*TASK REQUIREMENTS:* Once you find a line containing the word "dikembalikan" in the entries below, copy it.

*MATERIAL PROVIDED:*

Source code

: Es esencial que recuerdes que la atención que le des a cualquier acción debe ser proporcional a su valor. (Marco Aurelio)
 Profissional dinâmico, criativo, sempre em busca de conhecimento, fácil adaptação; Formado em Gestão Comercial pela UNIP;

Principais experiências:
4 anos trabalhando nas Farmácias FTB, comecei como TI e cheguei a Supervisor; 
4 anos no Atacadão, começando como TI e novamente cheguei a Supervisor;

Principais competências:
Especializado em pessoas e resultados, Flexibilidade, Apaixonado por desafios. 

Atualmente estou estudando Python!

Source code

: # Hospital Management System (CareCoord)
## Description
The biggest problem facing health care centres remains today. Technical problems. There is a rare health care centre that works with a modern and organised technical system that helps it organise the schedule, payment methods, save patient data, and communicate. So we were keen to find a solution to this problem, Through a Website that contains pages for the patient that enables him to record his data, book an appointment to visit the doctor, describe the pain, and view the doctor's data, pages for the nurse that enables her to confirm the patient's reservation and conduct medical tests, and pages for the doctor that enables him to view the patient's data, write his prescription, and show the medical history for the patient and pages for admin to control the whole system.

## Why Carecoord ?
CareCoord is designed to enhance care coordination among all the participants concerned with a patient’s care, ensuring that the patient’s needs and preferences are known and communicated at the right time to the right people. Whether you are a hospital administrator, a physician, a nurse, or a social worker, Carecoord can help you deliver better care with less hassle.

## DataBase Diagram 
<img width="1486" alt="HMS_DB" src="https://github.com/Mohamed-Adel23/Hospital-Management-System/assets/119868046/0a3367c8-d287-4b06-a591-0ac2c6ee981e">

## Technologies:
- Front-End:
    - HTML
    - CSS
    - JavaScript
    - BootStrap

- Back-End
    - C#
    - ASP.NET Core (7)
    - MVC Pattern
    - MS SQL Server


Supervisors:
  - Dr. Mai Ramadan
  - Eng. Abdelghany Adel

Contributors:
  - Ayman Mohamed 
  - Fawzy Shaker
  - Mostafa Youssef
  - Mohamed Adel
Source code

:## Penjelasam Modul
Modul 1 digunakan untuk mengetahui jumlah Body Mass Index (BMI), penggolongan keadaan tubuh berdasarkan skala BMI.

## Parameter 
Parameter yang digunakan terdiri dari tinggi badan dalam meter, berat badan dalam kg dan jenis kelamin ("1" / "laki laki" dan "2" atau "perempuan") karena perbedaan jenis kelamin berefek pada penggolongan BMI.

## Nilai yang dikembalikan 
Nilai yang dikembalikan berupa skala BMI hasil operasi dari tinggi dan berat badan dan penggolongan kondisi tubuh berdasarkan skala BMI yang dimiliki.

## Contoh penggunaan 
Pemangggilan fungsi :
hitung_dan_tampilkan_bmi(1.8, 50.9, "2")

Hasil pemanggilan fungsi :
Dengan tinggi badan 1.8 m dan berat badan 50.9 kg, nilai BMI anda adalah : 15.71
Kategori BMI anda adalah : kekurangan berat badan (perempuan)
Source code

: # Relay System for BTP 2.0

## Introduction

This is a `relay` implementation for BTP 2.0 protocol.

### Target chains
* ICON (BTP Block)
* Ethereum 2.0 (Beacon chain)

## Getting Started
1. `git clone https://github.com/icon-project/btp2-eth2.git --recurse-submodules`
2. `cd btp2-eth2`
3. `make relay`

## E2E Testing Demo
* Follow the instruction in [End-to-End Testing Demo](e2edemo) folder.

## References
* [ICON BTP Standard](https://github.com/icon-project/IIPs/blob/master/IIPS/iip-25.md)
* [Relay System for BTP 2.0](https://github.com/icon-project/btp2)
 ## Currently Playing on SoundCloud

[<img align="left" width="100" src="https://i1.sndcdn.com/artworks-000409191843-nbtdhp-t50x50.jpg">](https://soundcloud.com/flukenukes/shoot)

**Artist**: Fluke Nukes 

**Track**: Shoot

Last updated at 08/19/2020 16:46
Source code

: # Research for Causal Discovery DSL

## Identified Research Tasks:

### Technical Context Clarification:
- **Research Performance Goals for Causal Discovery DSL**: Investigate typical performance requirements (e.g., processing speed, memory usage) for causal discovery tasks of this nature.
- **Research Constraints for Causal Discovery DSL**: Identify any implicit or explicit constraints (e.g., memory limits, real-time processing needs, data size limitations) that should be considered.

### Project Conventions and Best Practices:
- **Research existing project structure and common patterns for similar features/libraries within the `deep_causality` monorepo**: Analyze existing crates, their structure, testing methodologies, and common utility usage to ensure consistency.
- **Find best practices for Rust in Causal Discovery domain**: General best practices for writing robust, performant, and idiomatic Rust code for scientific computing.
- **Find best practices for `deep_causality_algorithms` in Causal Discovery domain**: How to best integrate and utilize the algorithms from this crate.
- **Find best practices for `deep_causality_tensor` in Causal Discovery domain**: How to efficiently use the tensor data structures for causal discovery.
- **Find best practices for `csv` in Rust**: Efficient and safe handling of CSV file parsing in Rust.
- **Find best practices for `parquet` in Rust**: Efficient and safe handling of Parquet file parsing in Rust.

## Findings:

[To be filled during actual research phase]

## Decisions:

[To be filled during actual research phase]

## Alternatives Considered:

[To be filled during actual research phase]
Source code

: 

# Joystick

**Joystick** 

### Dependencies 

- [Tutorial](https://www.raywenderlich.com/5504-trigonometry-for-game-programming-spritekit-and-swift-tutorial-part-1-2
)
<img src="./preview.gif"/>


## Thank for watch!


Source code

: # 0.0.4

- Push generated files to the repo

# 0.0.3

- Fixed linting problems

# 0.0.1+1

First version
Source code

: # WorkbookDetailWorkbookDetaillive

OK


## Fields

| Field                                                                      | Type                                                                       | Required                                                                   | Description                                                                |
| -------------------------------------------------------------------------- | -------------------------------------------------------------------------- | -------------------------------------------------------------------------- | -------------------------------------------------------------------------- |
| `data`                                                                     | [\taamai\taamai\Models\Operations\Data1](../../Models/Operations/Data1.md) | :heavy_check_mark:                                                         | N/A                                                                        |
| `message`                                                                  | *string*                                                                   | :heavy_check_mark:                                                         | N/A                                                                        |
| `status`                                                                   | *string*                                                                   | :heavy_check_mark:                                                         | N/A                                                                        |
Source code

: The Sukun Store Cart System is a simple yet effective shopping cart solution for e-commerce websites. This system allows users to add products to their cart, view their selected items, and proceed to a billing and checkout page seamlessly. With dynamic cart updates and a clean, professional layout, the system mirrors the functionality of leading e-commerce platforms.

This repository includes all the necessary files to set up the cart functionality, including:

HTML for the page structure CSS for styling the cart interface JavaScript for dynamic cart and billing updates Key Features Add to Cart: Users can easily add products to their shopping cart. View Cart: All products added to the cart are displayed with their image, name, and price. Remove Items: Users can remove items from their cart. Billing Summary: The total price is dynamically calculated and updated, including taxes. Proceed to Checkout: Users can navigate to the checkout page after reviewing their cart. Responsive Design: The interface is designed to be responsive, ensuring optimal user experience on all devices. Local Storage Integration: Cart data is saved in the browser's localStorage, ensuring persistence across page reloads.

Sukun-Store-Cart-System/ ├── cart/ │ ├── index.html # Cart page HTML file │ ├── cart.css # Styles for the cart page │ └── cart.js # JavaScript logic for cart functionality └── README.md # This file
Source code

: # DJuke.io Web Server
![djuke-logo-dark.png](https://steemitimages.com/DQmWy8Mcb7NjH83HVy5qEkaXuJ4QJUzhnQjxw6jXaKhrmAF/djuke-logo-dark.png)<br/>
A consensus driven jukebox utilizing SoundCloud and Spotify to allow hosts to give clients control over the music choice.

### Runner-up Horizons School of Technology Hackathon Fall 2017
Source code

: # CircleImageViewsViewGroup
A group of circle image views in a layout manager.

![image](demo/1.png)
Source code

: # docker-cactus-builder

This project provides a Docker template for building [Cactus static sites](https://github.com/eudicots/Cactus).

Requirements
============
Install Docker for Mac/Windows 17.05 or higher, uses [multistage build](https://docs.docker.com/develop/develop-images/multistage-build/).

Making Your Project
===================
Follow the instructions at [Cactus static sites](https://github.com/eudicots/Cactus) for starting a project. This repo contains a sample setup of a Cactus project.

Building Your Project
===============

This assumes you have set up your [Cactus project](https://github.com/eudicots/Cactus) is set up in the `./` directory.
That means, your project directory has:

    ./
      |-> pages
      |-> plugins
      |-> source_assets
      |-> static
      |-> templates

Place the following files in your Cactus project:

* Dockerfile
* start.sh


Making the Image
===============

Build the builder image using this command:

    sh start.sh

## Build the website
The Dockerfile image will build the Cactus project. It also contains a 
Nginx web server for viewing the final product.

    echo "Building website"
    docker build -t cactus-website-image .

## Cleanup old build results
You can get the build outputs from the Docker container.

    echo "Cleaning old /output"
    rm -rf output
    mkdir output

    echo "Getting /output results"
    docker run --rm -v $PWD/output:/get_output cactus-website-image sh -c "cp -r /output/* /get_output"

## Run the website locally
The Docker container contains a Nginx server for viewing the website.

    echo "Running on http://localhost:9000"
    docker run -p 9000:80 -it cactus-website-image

*ANSWER SECTION:*
## Nilai yang dikembalikan 
Nilai yang dikembalikan berupa skala BMI hasil operasi dari tinggi dan berat badan dan penggolongan kondisi tubuh berdasarkan skala BMI yang dimiliki.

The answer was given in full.